In 2020, Fisher interjected in the lawsuit between Nirvana and Marc Jacobs, which was initially filed by the band in December of 2018, over the use of the logo on the designer’s T-Shirt, part of his Redux Grunge Collection. The shirt featured the smiley face logo with the words “Heaven” instead of Nirvana. Nirvana subsequently sued the fashion label, and Jacobs countersued the band’s surviving members drummer Dave Grohl and bassist Krist Novoselic, who previously testified in depositions that they were unaware of who created the smiley face logo. Nirvana LLC filed a declaration that all parties within the band’s company agree that it was created by Cobain, who died in 1994.

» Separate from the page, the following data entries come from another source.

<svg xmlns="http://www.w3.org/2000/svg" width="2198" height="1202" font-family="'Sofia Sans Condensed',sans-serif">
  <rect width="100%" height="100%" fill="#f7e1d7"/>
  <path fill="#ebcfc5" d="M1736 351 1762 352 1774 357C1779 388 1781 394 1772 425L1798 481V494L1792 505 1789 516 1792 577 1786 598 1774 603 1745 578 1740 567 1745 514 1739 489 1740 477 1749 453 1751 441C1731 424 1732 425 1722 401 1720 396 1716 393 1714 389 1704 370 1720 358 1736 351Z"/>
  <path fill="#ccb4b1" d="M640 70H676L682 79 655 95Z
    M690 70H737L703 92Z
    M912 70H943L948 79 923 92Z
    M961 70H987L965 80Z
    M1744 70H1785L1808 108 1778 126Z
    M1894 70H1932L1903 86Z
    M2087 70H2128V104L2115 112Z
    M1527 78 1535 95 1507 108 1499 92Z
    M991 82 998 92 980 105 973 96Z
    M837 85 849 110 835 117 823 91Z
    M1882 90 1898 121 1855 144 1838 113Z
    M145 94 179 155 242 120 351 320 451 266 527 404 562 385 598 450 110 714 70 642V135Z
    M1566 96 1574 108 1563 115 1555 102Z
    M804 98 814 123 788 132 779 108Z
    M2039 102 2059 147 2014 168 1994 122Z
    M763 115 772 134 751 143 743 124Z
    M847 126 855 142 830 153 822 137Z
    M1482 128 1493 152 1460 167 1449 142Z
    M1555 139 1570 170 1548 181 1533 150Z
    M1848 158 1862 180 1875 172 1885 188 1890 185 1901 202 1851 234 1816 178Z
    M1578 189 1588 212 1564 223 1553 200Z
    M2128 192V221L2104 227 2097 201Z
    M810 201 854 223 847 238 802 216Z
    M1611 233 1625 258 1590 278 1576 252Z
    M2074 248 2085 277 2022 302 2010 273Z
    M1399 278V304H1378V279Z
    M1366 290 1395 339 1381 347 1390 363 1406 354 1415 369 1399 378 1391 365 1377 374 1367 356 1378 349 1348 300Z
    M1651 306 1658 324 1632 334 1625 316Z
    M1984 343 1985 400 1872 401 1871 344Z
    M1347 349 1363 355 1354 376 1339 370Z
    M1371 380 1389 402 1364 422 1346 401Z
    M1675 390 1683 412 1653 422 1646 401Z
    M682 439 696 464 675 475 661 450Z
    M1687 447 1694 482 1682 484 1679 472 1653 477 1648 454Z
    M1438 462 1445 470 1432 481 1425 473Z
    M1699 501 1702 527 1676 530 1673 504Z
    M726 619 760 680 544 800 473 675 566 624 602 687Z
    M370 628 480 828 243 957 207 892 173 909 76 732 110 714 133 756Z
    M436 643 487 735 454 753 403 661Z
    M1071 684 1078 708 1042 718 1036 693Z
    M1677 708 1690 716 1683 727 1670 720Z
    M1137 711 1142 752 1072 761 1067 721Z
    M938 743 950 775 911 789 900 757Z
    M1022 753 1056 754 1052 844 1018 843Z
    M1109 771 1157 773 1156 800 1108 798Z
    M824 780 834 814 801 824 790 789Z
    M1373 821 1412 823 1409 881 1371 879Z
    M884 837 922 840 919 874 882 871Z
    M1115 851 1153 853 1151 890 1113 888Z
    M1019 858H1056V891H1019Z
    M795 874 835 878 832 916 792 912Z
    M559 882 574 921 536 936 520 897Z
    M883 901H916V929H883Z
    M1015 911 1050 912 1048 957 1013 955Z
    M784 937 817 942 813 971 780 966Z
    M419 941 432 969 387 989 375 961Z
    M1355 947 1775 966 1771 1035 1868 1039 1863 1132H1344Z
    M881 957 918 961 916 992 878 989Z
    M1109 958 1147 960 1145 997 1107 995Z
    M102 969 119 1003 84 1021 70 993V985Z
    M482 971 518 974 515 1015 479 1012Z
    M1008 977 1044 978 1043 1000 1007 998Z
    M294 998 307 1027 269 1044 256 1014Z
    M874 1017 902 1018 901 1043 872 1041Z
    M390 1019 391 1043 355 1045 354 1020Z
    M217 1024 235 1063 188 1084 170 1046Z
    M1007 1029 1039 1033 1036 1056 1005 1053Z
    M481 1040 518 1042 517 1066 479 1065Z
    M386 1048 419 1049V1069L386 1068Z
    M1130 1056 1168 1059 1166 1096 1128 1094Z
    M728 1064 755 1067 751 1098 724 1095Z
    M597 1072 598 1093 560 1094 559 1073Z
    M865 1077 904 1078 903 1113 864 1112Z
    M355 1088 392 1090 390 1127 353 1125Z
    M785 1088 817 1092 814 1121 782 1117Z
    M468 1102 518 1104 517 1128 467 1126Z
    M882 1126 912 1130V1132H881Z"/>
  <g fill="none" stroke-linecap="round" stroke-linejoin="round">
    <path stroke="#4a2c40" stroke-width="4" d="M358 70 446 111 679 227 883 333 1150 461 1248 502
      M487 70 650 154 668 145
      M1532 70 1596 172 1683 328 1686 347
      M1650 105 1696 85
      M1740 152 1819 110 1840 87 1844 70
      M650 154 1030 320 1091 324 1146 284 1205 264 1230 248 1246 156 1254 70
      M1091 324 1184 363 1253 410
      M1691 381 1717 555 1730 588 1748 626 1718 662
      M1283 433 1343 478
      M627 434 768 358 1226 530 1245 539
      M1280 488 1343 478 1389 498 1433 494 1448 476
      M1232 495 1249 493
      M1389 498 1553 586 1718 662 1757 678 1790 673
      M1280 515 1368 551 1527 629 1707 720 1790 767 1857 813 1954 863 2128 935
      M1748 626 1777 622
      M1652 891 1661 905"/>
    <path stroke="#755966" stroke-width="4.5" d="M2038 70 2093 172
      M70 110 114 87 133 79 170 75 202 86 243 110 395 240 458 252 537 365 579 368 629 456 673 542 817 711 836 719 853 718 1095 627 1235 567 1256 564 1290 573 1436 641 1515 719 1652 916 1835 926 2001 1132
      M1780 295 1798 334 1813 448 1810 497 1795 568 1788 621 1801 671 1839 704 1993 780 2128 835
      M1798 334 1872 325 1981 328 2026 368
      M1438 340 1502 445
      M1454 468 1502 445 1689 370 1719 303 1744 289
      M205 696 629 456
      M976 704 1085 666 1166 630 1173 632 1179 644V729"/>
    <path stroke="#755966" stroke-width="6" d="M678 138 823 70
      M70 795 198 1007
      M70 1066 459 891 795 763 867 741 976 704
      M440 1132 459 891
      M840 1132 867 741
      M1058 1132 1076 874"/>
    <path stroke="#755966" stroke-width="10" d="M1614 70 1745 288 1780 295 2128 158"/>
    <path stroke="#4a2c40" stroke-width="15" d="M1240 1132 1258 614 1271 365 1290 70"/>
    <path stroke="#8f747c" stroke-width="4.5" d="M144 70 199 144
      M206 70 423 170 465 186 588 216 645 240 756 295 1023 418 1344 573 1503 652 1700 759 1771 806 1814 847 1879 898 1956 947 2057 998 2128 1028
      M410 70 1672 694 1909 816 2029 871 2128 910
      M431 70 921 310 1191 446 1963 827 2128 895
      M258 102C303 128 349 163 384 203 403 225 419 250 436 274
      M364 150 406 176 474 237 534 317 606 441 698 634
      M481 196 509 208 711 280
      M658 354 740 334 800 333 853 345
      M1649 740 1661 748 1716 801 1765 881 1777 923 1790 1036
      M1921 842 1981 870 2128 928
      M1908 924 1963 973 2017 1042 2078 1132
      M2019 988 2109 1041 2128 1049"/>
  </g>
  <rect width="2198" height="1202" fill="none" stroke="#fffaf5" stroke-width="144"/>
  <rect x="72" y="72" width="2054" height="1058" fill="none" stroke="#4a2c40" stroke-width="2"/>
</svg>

In his countersuit, Jacobs claimed that there was no proof of the real designer of the logo since the alleged creator was Cobain. “The apparent absence of any living person with first-hand knowledge of the creation of the allegedly copyrighted work in question,” said Jacobs in his claim, “coupled with numerous other deficiencies in the 166 Registration that is the basis for Nirvana’s infringement claim is the basis for the counterclaim asserted.” 

Jacobs later said that the shirt was “inspired by vintage Nirvana concert T-shirts from the 1990s” and was unique since the smiley face was being “reinterpreted.”

Fisher recently entered the picture after he learned the band was “misattributing the illustration to Kurt Cobain” and had registered the copyright for it. His lawyer stated that he originally created the logo as a favor to the band’s management and that he owns a copyright interest under an “implied license.”

This story will be updated as more information becomes available.